Cheating rates haven't changed much
Cheating has long been rampant in schools. In surveys of more than 70,000 high school students between 2002 and 2015, 64 percent said they had cheated on a test. And 58 percent said they had plagiarized.
Since the introduction of ChatGPT in 2022, the overall frequency of high school students reporting that they recently cheated has not increased, according to Stanford researchers.
The new research does not shed light on how often college students may employ chatbots as cheating robots. The Stanford and Pew researchers did not survey college students about their use of ai tools.
This year, Stanford researchers added survey questions that specifically asked high school students about their use of ai chatbots. This fall, between 12 and 28 percent of students at four high schools on the East Coast and West Coast said they had used an ai tool or digital device, such as ChatGPT or a smartphone, in the last month as unauthorized help during a test or school assignment. or task.
Among high school students who said they had used an ai chatbot, between 55 and 77 percent said they had used it to generate an idea for a job, project, or assignment; between 19 and 49 percent said they had used it to edit or complete part of an article; and about 9 to 16 percent said they had used it to write an entire paper or other assignment, the Stanford researchers found.
The findings could help shift discussions about chatbots in schools to focus less on fear of cheating and more on helping students learn to understand, use and think critically about new ai tools, the researchers said. .
““There are other ways to think about ai, not just as this uncontrollable temptation that undermines everything,” he said. Victor R. Lee, an associate professor at the Stanford Graduate School of Education who researches ai learning experiences and led the recent cheating research with Dr. Pope. “There are many more things that could and should be talked about in schools.”

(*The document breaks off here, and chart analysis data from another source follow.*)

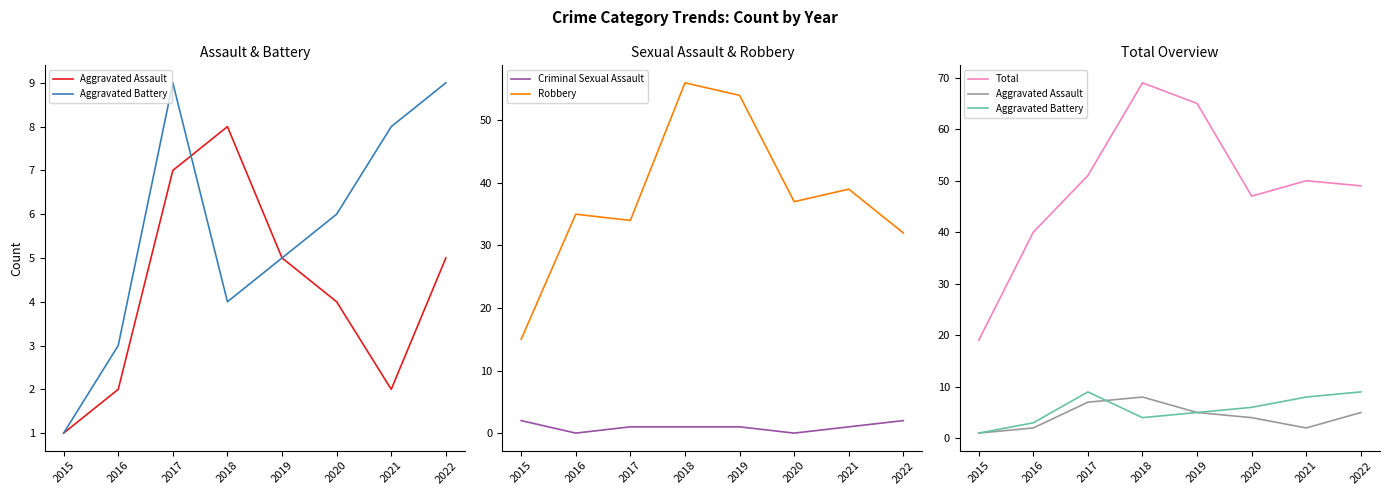

At which category does Total reach its first local valley?

2020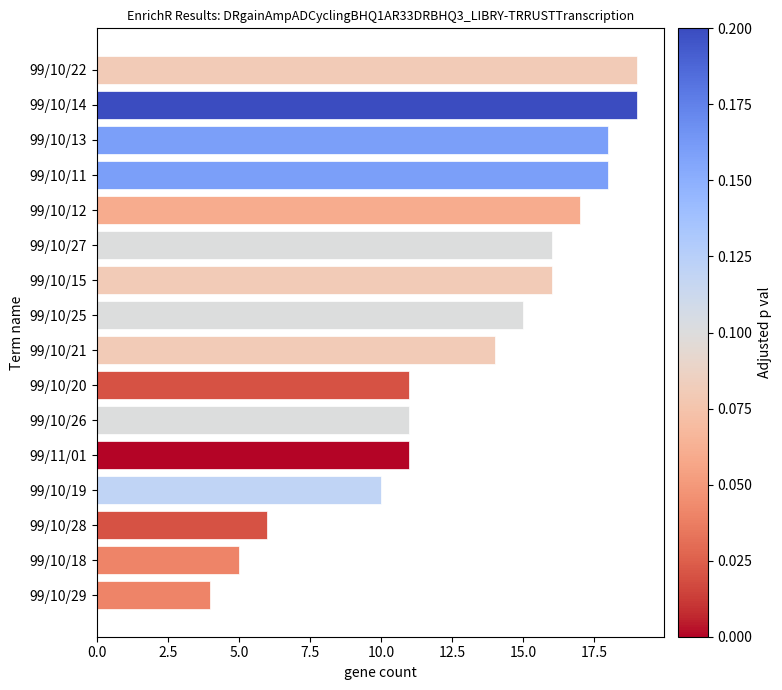

What is the minimum value shown in the chart?

4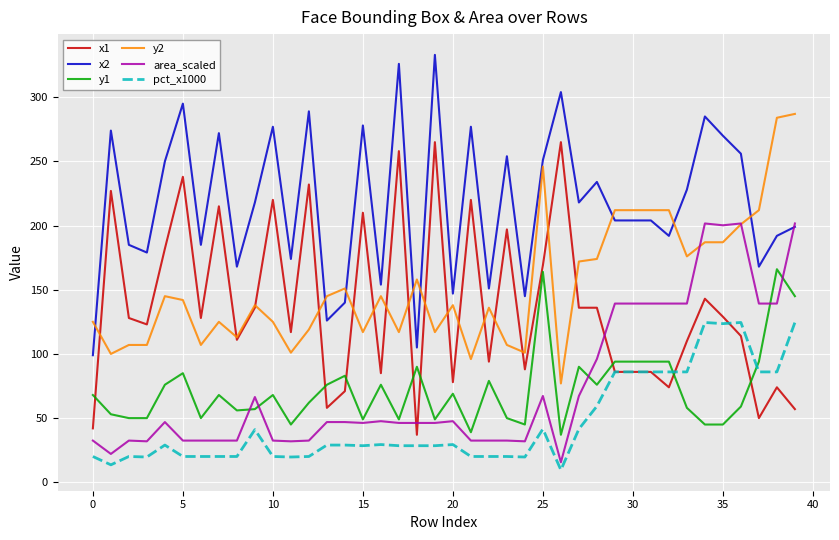

True or false: x2 and x1 intersect in this chart.

False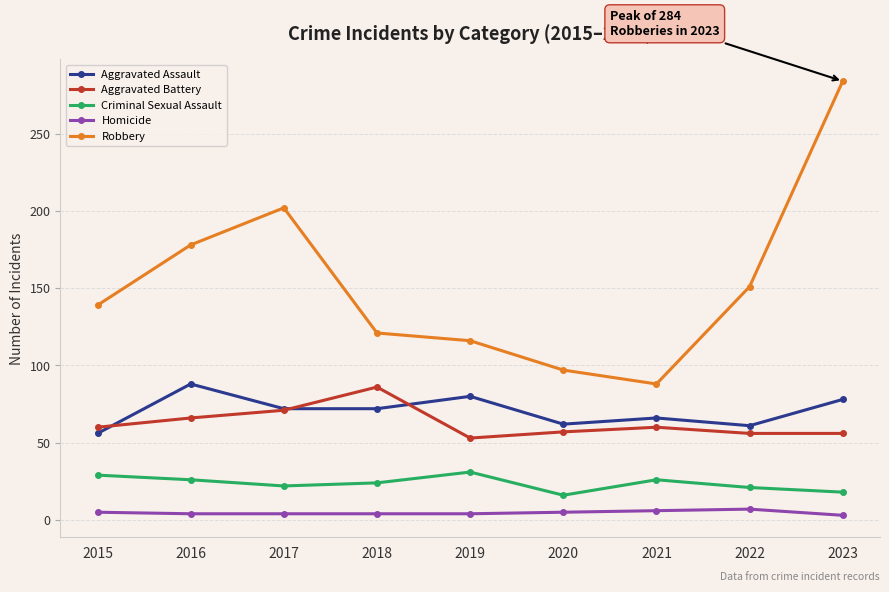

What is the spread (max minus min) of values at 2022?

144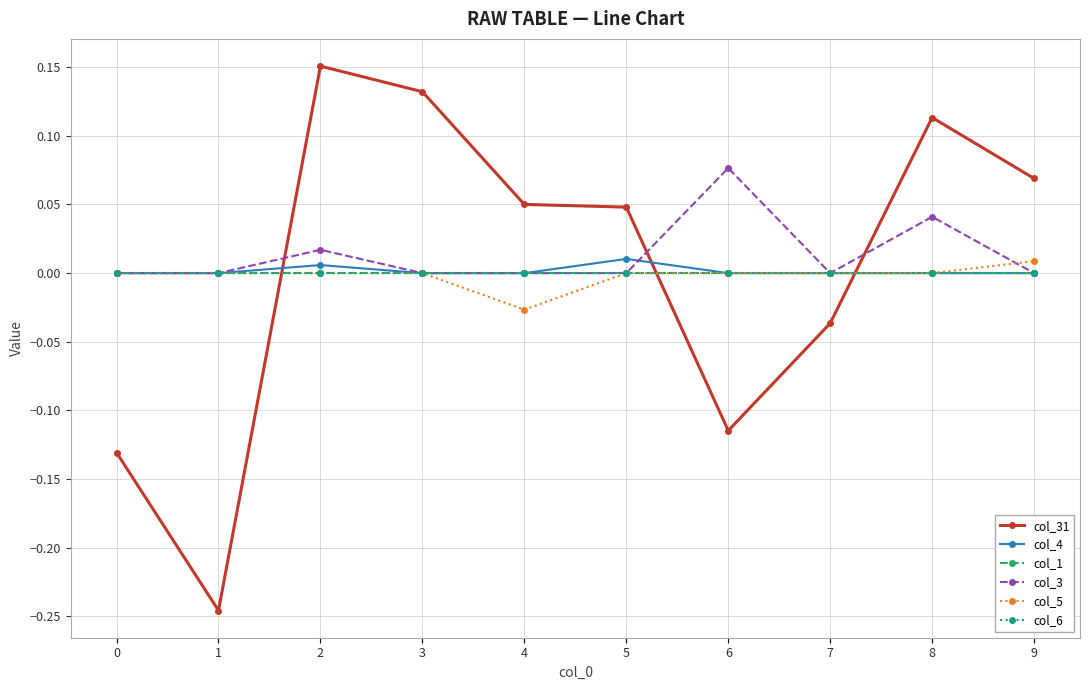

Does the chart have visible grid lines?

Yes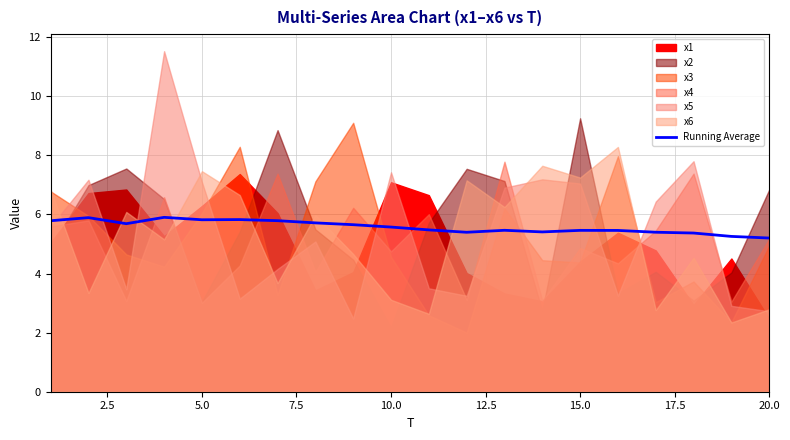

Count the number of categories in the chart.

20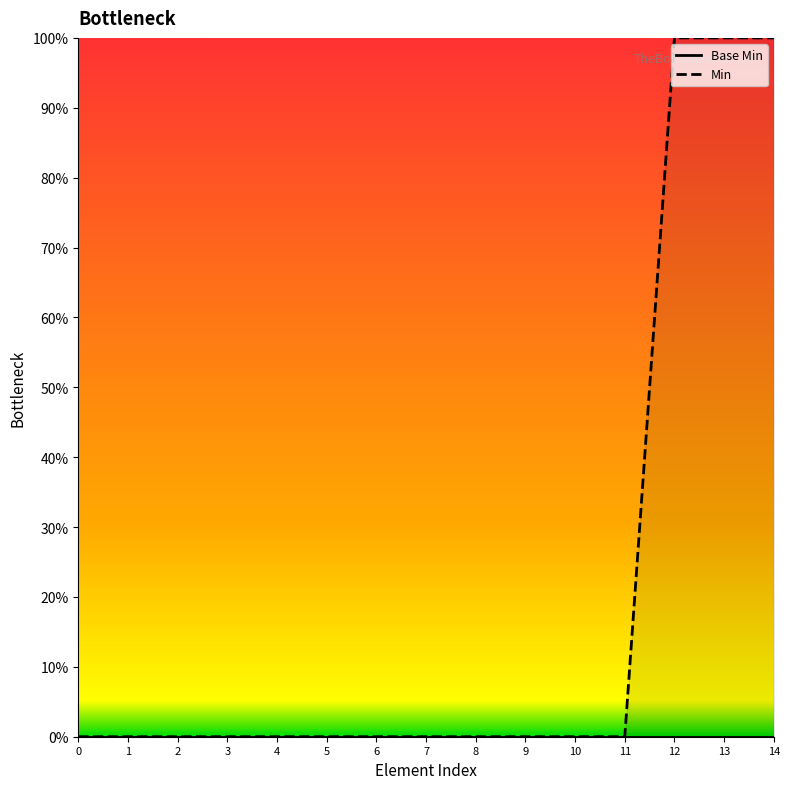

At 12, list the series in order from largest to smallest.

Min, Base Min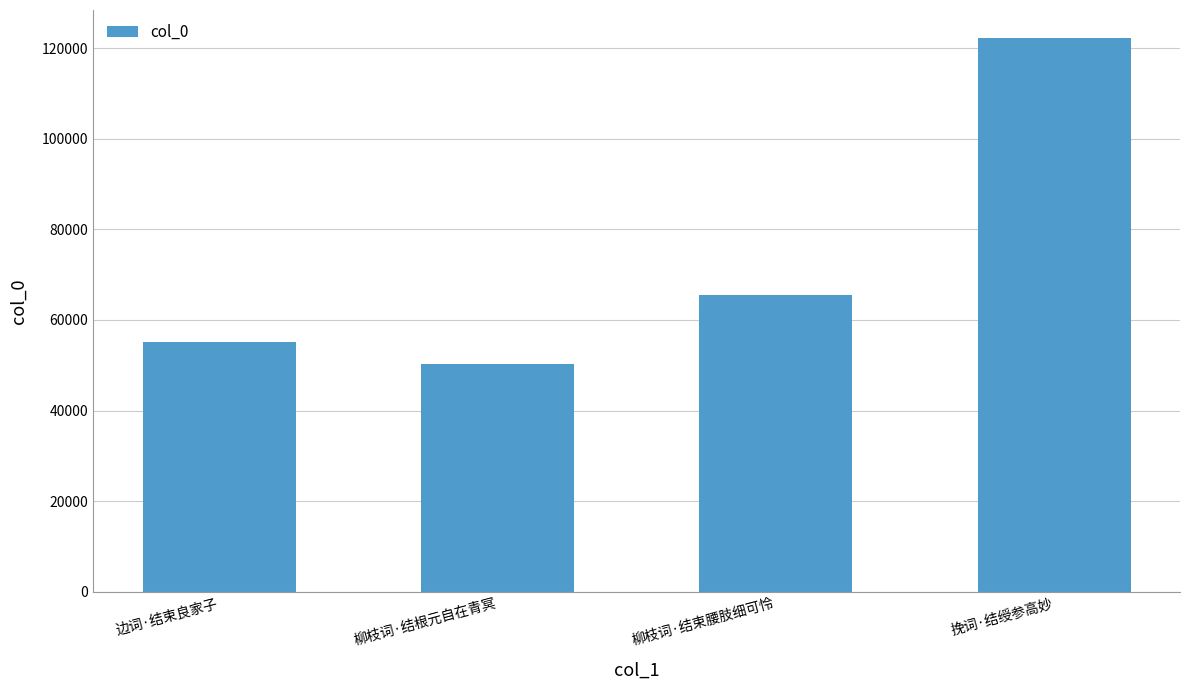

What is the change in value from 边词·结束良家子 to 柳枝词·结束腰肢细可怜?

+10365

'Not acceptable' for essay writing
While schools are still developing acceptable usage rules for ai tools, students are developing nuanced views on using ChatGPT for schoolwork.
Only 20 percent of teens ages 13 to 17 said they thought it was acceptable for students to use ChatGPT to write essays, Pew found. But almost 70 percent said it was acceptable for students to use the ai chatbot to research new topics.
This doesn't mean that students aren't trying to pass off chatbot-generated texts as their own schoolwork.
Christine Meade, an Advanced Placement history teacher at a high school in Vallejo, California, said chatbot cheating was widespread among 12th graders last spring. She even caught some using ai chatbots on their smartwatches during school exams.
But this year, after he told his students they could use ChatGPT and Bard for certain research projects, the situation “completely changed,” he said.
“I had a group of students in my AP history class who used chatbots to generate a list of events that happened right after the Civil War, in the 1880s,” Ms. Meade said. “It was pretty accurate, except for the event in the 1980s during the Reagan administration.”